#### RECORDS FOR THIS EXERCISE:
'''

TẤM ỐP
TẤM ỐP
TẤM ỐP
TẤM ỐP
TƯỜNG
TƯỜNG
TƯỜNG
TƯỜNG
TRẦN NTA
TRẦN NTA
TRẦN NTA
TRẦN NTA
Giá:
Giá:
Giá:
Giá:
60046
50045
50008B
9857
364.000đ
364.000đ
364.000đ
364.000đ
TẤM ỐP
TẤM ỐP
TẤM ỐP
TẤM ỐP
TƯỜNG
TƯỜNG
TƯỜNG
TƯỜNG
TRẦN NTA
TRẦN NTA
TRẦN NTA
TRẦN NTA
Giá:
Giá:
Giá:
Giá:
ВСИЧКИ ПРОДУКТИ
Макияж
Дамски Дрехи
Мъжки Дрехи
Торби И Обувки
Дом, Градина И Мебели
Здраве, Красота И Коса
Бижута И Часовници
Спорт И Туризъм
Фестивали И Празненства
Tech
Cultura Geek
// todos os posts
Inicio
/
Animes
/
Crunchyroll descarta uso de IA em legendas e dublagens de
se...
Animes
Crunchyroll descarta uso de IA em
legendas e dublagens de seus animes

'''

#### TASK GOAL:
Give every line of the records above as a numbered list, leaving out blank lines.

#### RESPONSE TO THE EXERCISE:
1. TẤM ỐP
2. TẤM ỐP
3. TẤM ỐP
4. TẤM ỐP
5. TƯỜNG
6. TƯỜNG
7. TƯỜNG
8. TƯỜNG
9. TRẦN NTA
10. TRẦN NTA
11. TRẦN NTA
12. TRẦN NTA
13. Giá:
14. Giá:
15. Giá:
16. Giá:
17. 60046
18. 50045
19. 50008B
20. 9857
21. 364.000đ
22. 364.000đ
23. 364.000đ
24. 364.000đ
25. TẤM ỐP
26. TẤM ỐP
27. TẤM ỐP
28. TẤM ỐP
29. TƯỜNG
30. TƯỜNG
31. TƯỜNG
32. TƯỜNG
33. TRẦN NTA
34. TRẦN NTA
35. TRẦN NTA
36. TRẦN NTA
37. Giá:
38. Giá:
39. Giá:
40. Giá:
41. ВСИЧКИ ПРОДУКТИ
42. Макияж
43. Дамски Дрехи
44. Мъжки Дрехи
45. Торби И Обувки
46. Дом, Градина И Мебели
47. Здраве, Красота И Коса
48. Бижута И Часовници
49. Спорт И Туризъм
50. Фестивали И Празненства
51. Tech
52. Cultura Geek
53. // todos os posts
54. Inicio
55. /
56. Animes
57. /
58. Crunchyroll descarta uso de IA em legendas e dublagens de
59. se...
60. Animes
61. Crunchyroll descarta uso de IA em
62. legendas e dublagens de seus animes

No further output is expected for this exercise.